Finalmente, no presente, o grupo reconhece os riscos associados a tensões geopolíticas e tarifas comerciais, como as impostas pelos EUA. No entanto, aposta em relações sólidas com parceiros europeus e na reputação de qualidade dos seus produtos. Para minimizar vulnerabilidades, evita mercados voláteis e concentra-se em países com regulamentos estáveis. Além disso, diversificou os fornecedores de Intermediários Farmacêuticos Ativos e mantém auditorias rigorosas. Como referi atrás, a estratégia inclui a produção de medicamentos especializados, que são menos suscetíveis a flutuações de preço, garantindo margens sustentáveis mesmo em cenários protecionistas.
(HN) – Quais são os projetos futuros para o Grupo Azevedos?
TM – O Grupo Azevedos tem uma estratégia bem definida para o futuro, assente no desenvolvimento tecnológico, na inovação farmacêutica e na consolidação da sua presença nos mercados internacionais.
A nível de investigação e desenvolvimento, a aposta centra-se no aperfeiçoamento das tecnologias farmacêuticas, com especial enfoque na criação de novas formulações e na melhoria das propriedades das moléculas existentes. O objetivo é oferecer medicamentos mais eficazes, seguros e estáveis, garantindo maior precisão terapêutica e melhor qualidade de vida para os pacientes. A empresa tem vindo a reduzir o número de produtos genéricos tradicionais e a focar-se cada vez mais na diferenciação tecnológica, particularmente no segmento dos medicamentos injetáveis, onde detém um elevado grau de especialização.
Outro pilar fundamental da estratégia de crescimento do Grupo Azevedos é a modernização das suas unidades industriais. O objetivo é continuar a digitalização e automatização das plataformas de fabrico, reduzindo a intervenção humana em processos críticos e garantindo níveis de qualidade e segurança ainda mais elevados. A inteligência artificial já desempenha um papel essencial na otimização da produção, sendo que a meta para os próximos anos é alcançar um nível de automação e eficiência sem precedentes.

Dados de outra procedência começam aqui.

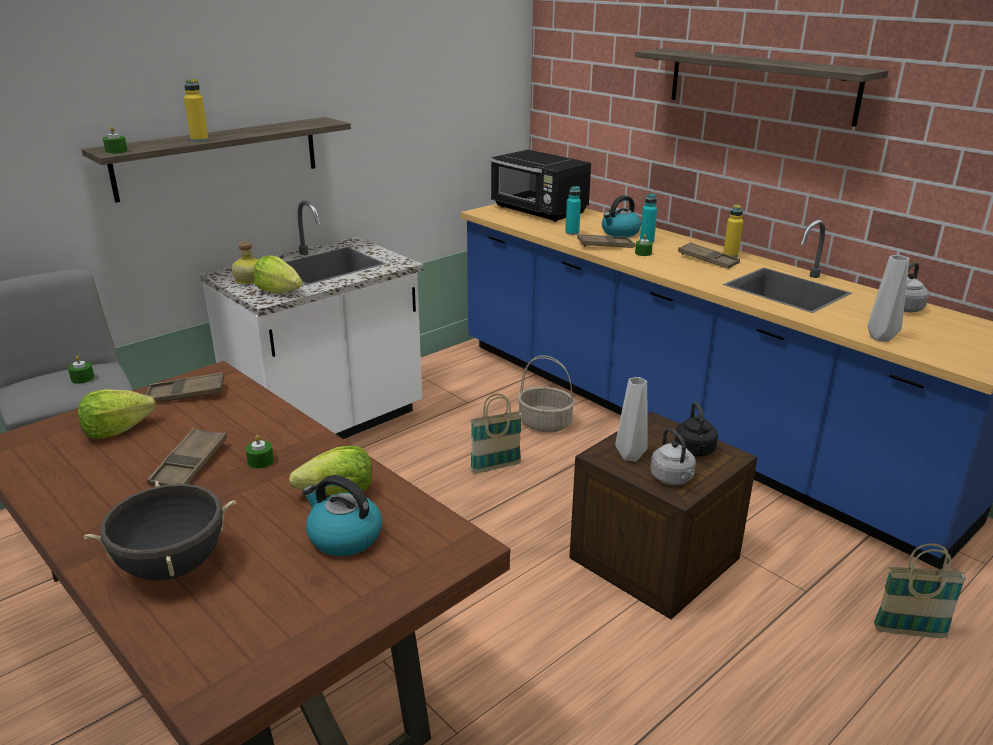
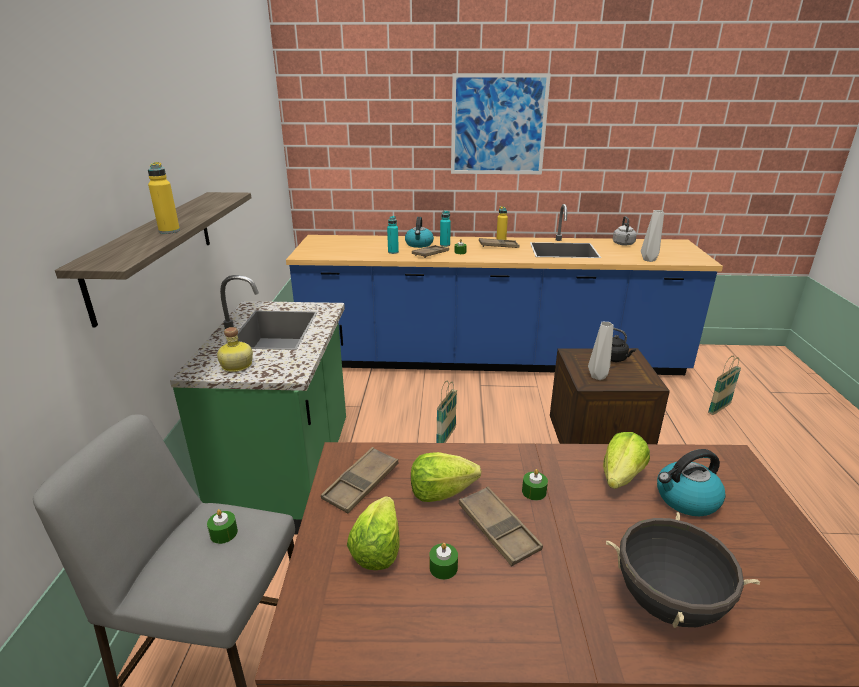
camera: 45 degrees left, 0 degrees up
green candle [103,126,127,154] -> green candle moved to [429,543,458,580]
white counter [199,201,423,439] -> green counter [170,275,346,534]
lettuce [253,255,302,293] -> lettuce moved to [411,452,481,502]
black microwave [490,150,591,222] -> none
basket [517,355,575,432] -> none
shelf [635,48,888,127] -> picture [451,73,551,174]
grey kettle [650,428,696,485] -> none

No que respeita à internacionalização, a prioridade não é a expansão massiva para novos mercados, mas sim a consolidação da presença em regiões estratégicas onde a empresa já atua. Moçambique continua a ser um dos principais mercados para o Grupo Azevedos, onde detém uma posição de liderança no setor farmacêutico. A empresa também mantém uma forte presença na Europa, nomeadamente através de parcerias estratégicas para a produção de medicamentos para terceiros. O mercado dos Estados Unidos é outra aposta futura, estando a ser preparados produtos especializados para a entrada neste exigente setor.
O Grupo Azevedos continuará a reforçar o seu compromisso com a inovação e a qualidade, garantindo que os seus medicamentos cumprem os mais altos padrões internacionais e respondem às necessidades de saúde da população. A estratégia futura passa por consolidar a empresa como um dos principais fabricantes farmacêuticos europeus, destacando-se não pela escala, mas pela excelência e diferenciação tecnológica.